◆ What is being asked: Copy out each line of the data below in which "getenv" appears.

━━━

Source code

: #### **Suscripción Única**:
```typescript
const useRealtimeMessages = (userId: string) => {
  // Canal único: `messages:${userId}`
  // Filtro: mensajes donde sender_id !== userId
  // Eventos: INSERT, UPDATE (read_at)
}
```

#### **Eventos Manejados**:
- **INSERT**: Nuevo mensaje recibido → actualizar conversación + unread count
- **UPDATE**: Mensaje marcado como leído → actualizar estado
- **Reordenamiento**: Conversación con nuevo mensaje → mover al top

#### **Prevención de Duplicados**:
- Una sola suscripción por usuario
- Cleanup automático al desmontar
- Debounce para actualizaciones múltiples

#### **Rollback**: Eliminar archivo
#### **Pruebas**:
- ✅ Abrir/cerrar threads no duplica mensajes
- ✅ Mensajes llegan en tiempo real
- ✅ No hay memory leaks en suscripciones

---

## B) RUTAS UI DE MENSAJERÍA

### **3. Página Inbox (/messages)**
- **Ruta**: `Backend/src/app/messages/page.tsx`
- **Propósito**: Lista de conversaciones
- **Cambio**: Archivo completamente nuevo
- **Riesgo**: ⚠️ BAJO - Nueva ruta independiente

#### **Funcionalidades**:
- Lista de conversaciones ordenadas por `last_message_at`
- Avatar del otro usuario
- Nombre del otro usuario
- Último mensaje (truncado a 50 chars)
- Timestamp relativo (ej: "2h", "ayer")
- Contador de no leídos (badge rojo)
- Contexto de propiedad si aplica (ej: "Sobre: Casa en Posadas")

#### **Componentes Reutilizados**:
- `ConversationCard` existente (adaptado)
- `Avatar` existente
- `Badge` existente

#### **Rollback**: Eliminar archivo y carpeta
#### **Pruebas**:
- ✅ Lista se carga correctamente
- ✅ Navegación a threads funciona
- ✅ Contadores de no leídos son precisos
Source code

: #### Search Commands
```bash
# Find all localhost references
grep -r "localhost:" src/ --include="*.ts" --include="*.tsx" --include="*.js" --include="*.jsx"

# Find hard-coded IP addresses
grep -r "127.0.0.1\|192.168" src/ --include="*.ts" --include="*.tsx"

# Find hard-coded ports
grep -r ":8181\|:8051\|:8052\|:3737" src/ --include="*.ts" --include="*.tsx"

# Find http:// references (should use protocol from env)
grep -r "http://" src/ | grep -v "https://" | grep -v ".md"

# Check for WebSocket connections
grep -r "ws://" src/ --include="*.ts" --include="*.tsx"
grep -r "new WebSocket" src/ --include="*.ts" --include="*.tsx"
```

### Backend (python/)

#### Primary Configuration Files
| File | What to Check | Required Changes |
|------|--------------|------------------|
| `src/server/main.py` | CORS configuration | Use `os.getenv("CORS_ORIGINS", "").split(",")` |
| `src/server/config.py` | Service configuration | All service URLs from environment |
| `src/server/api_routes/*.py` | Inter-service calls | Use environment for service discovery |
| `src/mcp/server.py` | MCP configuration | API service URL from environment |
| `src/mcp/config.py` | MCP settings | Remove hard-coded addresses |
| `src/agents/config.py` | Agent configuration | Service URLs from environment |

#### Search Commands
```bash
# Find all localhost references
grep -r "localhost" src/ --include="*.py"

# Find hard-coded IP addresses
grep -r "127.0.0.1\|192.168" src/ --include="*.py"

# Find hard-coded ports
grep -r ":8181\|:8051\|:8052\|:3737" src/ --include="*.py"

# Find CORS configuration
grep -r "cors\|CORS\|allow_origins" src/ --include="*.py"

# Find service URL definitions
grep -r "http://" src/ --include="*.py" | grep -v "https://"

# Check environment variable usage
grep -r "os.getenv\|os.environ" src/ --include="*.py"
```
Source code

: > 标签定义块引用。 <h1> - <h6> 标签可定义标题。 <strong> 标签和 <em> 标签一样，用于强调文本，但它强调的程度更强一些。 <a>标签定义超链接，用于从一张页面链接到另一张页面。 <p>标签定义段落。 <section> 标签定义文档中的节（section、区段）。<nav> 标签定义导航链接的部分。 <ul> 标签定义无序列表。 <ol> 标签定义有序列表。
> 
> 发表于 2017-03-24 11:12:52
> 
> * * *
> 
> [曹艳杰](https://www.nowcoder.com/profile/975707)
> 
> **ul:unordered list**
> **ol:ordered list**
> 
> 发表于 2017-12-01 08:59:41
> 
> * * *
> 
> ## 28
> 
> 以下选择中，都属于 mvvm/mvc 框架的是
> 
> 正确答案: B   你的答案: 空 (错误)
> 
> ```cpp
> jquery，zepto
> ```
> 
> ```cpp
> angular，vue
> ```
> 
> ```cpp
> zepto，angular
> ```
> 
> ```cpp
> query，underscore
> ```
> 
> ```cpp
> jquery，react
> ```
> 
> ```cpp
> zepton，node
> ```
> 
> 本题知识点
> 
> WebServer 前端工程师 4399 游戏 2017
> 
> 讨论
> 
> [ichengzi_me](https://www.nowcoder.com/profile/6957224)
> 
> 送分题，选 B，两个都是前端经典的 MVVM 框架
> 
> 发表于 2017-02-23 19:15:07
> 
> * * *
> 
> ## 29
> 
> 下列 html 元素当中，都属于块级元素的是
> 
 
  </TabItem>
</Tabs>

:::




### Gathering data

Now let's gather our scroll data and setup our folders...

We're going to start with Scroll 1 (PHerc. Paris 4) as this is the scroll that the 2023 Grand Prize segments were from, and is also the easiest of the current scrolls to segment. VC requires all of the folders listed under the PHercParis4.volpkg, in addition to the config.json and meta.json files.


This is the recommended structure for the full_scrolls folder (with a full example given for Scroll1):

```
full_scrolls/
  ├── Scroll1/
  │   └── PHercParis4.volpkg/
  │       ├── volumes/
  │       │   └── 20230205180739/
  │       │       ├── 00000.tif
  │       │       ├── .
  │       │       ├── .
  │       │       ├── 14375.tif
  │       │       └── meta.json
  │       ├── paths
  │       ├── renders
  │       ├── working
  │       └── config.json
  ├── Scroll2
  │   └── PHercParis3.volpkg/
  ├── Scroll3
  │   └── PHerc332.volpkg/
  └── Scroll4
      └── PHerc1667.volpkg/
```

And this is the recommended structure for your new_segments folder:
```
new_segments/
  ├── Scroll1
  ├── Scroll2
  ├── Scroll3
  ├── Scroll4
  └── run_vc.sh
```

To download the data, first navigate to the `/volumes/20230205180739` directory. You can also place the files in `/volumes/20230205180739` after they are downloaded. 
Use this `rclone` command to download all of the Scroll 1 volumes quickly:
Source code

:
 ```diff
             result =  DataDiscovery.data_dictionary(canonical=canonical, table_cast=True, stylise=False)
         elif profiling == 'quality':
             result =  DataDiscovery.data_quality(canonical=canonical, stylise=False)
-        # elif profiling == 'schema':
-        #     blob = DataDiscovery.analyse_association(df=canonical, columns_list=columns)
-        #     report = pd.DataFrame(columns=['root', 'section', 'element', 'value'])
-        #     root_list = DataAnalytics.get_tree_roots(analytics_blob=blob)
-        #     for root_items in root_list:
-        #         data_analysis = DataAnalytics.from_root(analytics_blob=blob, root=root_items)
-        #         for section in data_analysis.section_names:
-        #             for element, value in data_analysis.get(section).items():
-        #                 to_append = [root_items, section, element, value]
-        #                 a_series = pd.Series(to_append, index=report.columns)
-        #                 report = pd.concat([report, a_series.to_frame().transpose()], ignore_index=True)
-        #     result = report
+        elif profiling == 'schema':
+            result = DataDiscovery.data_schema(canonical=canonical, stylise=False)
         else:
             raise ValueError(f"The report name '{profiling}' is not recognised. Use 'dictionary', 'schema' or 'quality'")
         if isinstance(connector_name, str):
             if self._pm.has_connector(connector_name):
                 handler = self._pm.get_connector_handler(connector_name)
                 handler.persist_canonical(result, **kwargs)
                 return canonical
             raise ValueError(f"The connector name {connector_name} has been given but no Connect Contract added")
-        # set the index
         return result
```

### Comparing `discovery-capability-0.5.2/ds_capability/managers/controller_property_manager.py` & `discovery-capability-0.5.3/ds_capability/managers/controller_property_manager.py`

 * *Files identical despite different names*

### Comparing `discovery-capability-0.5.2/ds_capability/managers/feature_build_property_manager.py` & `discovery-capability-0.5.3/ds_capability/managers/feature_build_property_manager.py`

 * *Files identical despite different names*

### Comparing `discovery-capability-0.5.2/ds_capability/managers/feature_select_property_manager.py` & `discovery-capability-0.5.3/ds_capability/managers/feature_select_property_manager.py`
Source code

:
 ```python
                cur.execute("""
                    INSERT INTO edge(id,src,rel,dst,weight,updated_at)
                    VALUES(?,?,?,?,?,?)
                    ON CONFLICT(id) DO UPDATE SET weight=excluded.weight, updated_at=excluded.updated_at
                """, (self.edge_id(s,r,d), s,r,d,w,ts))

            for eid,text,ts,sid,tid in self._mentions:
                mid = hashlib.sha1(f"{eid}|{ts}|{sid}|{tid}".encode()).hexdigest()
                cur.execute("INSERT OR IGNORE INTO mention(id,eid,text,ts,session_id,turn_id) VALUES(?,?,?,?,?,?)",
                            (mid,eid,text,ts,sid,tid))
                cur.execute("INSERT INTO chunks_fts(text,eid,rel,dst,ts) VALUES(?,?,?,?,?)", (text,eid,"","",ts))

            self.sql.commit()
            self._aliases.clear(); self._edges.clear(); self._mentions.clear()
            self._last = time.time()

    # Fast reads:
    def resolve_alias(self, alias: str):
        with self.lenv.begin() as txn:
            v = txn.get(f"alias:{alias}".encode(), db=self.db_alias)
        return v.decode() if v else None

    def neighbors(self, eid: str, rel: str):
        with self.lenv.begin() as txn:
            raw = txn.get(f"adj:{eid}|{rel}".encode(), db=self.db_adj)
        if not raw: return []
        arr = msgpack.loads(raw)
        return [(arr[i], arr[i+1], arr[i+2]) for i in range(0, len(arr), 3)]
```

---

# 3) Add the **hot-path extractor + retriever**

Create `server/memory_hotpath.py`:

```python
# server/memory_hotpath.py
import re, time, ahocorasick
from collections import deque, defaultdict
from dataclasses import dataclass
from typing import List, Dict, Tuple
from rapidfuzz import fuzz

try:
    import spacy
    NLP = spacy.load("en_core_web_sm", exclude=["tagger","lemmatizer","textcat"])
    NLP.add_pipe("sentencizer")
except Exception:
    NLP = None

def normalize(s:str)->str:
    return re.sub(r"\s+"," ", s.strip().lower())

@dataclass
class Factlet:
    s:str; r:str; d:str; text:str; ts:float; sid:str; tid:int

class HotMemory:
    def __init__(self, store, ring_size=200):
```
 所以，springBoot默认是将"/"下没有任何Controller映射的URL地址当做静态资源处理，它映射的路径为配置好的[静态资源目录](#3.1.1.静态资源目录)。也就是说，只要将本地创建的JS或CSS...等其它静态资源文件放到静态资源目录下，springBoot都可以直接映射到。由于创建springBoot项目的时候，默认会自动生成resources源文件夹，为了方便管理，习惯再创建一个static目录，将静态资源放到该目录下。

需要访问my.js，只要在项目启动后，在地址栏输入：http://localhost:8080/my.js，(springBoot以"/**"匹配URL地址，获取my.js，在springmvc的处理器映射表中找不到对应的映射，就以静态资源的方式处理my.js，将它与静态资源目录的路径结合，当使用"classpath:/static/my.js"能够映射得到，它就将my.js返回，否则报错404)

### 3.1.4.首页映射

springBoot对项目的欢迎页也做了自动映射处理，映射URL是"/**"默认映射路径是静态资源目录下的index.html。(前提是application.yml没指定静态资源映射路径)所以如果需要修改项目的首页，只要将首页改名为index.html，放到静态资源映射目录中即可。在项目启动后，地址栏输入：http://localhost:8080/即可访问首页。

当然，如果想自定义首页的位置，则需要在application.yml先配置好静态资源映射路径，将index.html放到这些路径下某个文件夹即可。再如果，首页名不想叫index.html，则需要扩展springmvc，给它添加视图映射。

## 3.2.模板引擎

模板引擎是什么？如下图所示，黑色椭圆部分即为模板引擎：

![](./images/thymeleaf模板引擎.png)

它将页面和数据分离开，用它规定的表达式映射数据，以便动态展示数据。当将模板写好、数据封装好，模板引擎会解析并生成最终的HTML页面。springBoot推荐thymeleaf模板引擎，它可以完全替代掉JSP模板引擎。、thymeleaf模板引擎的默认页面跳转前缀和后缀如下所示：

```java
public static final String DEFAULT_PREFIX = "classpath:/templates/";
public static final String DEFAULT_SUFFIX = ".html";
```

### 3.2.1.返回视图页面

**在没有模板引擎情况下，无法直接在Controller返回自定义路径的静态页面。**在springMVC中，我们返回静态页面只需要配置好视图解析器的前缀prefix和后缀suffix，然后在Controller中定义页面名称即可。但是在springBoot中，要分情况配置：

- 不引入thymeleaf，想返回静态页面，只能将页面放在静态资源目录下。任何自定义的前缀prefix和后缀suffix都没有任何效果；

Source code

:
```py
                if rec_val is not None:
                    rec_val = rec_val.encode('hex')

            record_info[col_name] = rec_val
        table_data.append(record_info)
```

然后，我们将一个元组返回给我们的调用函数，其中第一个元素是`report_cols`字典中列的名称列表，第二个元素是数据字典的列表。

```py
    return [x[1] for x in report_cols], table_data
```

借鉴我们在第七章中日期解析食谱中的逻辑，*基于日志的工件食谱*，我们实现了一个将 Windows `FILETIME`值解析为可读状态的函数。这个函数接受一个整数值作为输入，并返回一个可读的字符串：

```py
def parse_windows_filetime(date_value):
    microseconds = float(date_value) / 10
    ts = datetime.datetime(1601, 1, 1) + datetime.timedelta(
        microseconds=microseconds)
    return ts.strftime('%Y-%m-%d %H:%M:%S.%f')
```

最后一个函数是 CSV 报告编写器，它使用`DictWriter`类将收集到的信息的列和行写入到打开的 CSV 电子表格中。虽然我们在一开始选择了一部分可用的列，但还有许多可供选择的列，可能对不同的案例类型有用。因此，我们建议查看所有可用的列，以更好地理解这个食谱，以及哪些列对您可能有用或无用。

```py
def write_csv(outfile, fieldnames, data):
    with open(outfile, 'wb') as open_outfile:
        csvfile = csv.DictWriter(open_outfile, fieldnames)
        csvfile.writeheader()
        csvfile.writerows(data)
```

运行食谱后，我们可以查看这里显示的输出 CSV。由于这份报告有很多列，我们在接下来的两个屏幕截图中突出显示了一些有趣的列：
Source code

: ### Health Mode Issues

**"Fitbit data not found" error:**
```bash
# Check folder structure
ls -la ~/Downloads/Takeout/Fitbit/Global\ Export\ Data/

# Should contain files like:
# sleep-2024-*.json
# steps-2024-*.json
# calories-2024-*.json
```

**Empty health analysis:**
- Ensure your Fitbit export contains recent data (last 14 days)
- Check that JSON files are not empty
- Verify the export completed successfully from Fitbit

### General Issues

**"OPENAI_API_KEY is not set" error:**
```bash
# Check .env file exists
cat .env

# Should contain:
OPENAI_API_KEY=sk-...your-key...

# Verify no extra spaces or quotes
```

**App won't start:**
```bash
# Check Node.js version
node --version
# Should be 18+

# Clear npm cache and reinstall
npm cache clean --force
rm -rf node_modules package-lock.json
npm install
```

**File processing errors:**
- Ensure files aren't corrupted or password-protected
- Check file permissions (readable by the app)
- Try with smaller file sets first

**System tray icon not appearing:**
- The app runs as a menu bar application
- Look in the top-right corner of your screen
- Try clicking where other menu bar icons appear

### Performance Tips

━━━

◆ Exercise solution:
| `src/server/main.py` | CORS configuration | Use `os.getenv("CORS_ORIGINS", "").split(",")` |
grep -r "os.getenv\|os.environ" src/ --include="*.py"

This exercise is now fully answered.